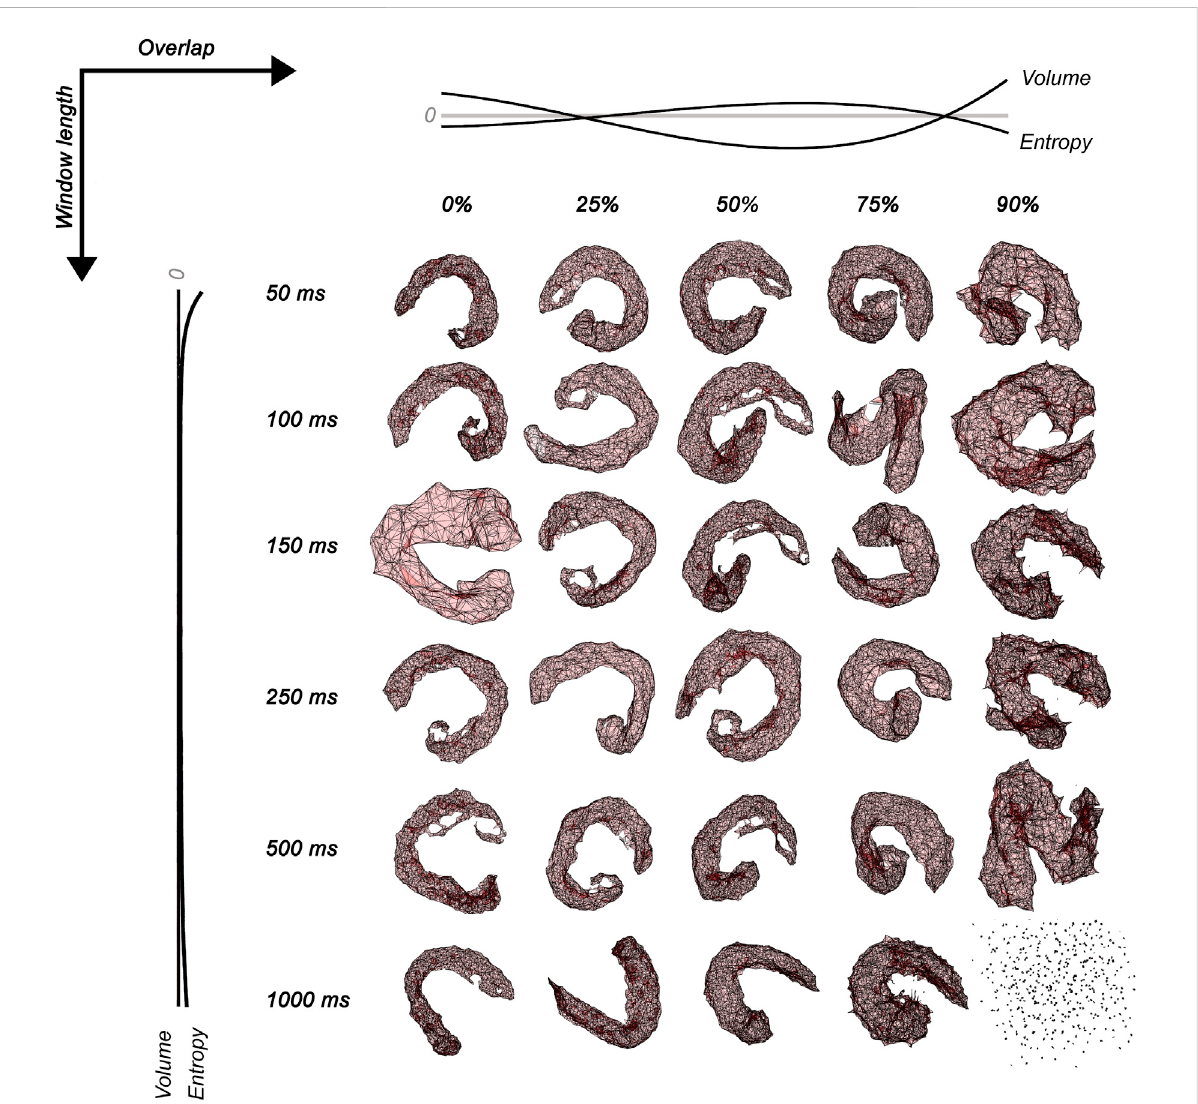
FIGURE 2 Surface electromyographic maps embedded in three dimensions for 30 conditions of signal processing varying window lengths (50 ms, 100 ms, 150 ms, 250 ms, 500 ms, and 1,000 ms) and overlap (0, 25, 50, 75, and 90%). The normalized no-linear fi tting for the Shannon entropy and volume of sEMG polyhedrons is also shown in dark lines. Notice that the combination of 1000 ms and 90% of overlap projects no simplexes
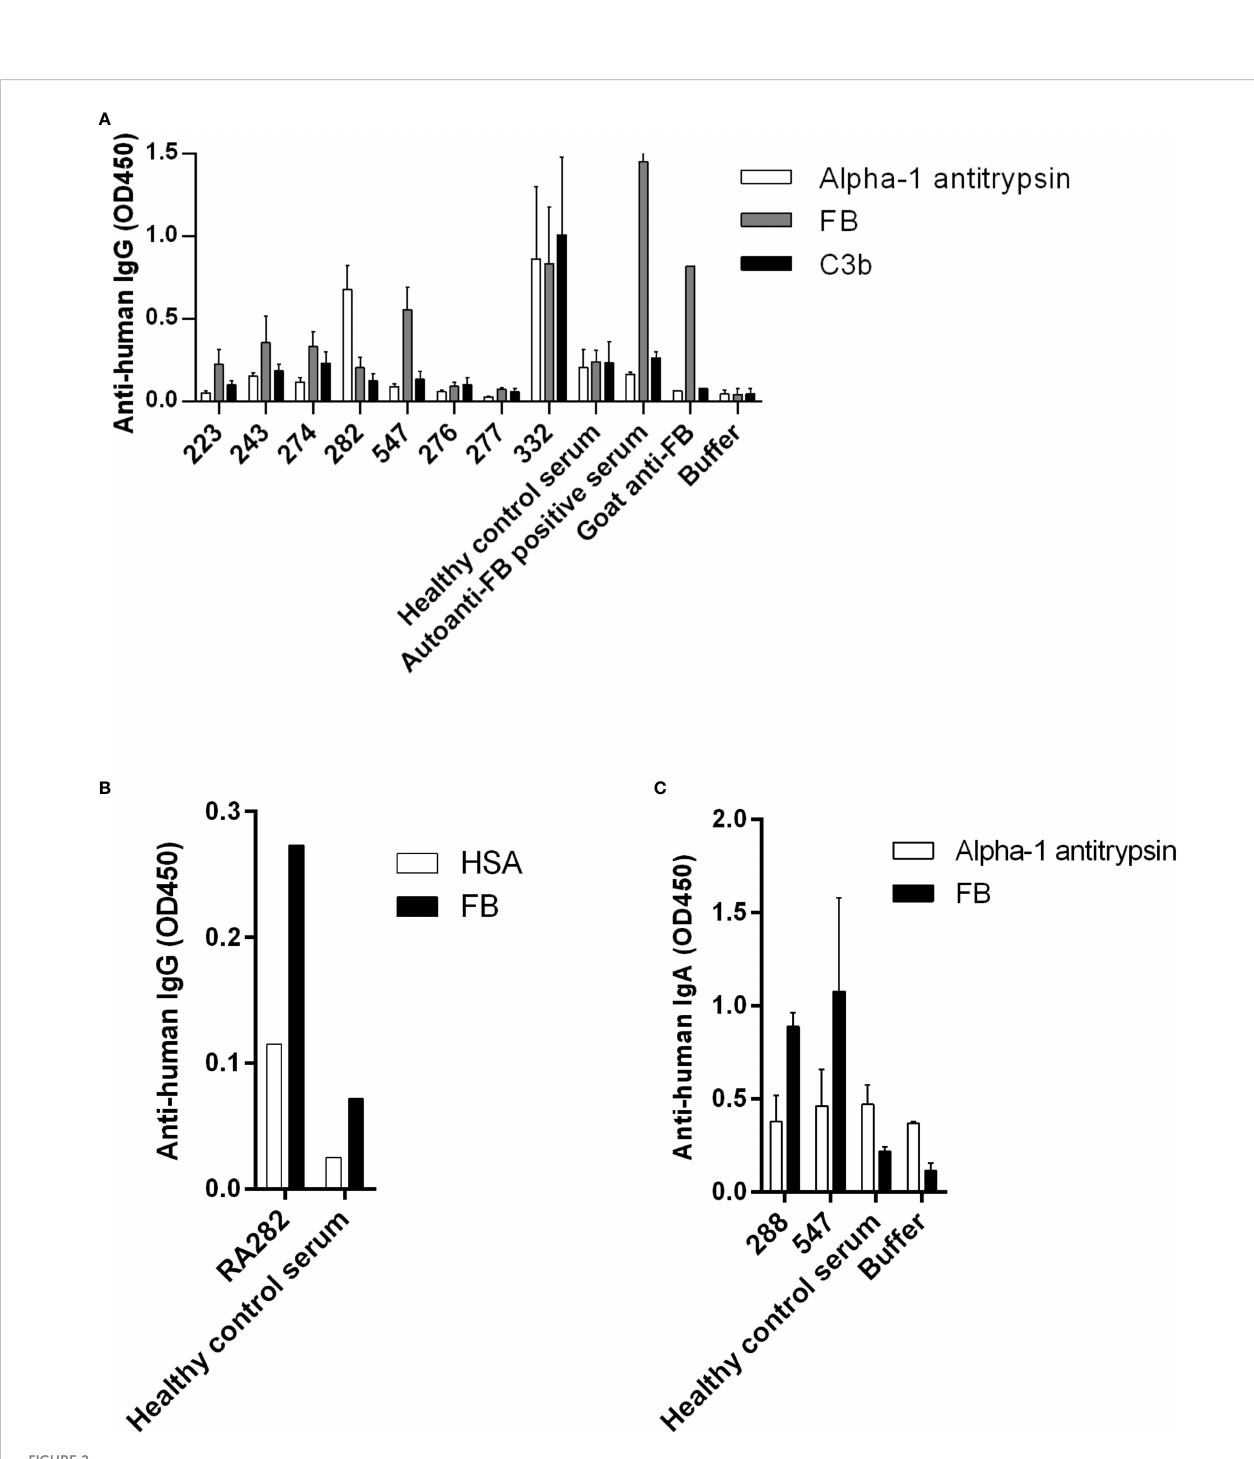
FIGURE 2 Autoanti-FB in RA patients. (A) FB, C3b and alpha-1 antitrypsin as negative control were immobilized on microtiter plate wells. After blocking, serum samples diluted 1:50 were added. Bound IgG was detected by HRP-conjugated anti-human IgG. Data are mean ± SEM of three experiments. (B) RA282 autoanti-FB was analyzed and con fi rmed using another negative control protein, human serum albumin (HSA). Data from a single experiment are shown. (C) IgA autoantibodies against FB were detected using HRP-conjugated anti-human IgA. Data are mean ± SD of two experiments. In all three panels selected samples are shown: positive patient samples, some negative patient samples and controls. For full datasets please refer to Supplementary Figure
--
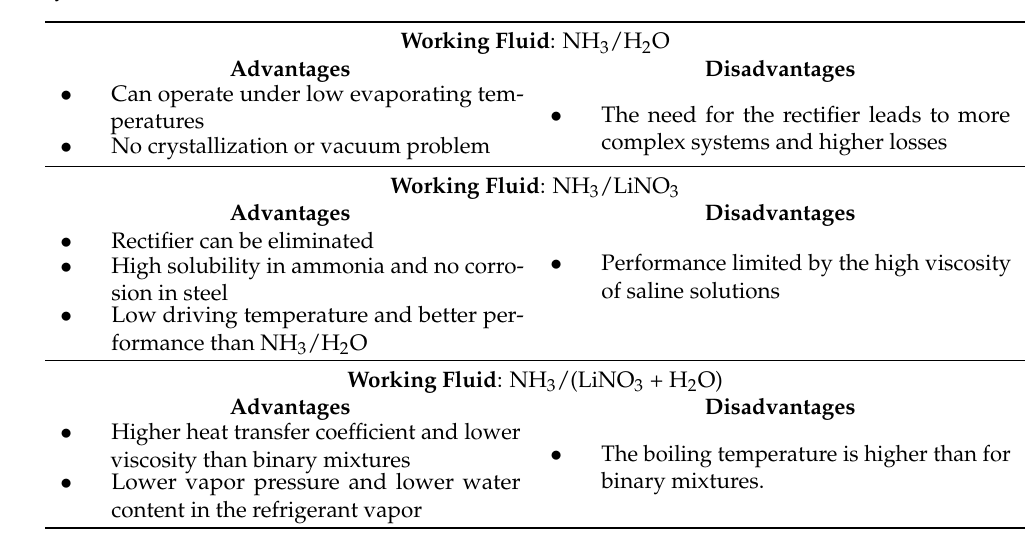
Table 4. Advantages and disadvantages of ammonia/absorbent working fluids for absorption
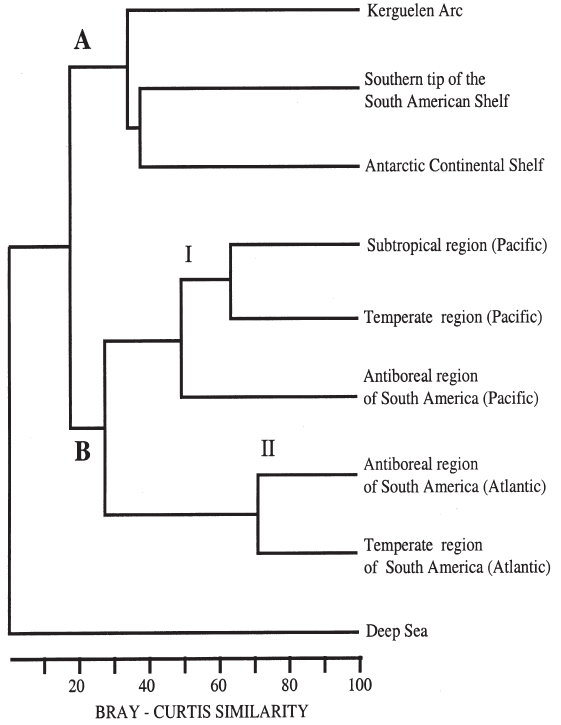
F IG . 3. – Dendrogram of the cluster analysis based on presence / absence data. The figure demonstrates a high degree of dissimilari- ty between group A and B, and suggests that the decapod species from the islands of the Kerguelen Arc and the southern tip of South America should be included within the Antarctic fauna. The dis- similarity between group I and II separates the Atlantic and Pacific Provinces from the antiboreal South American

Task prompt:
In the material above, the stretch from the line with "FIGURE 2 Surface" through the line with "FIGURE 2 Autoanti-FB" is to be given again exactly, minus the pictures.

Written solution:
FIGURE 2 Surface electromyographic maps embedded in three dimensions for 30 conditions of signal processing varying window lengths (50 ms, 100 ms, 150 ms, 250 ms, 500 ms, and 1,000 ms) and overlap (0, 25, 50, 75, and 90%). The normalized no-linear fi tting for the Shannon entropy and volume of sEMG polyhedrons is also shown in dark lines. Notice that the combination of 1000 ms and 90% of overlap projects no simplexes
FIGURE 2 Autoanti-FB in RA patients. (A) FB, C3b and alpha-1 antitrypsin as negative control were immobilized on microtiter plate wells. After blocking, serum samples diluted 1:50 were added. Bound IgG was detected by HRP-conjugated anti-human IgG. Data are mean ± SEM of three experiments. (B) RA282 autoanti-FB was analyzed and con fi rmed using another negative control protein, human serum albumin (HSA). Data from a single experiment are shown. (C) IgA autoantibodies against FB were detected using HRP-conjugated anti-human IgA. Data are mean ± SD of two experiments. In all three panels selected samples are shown: positive patient samples, some negative patient samples and controls. For full datasets please refer to Supplementary Figure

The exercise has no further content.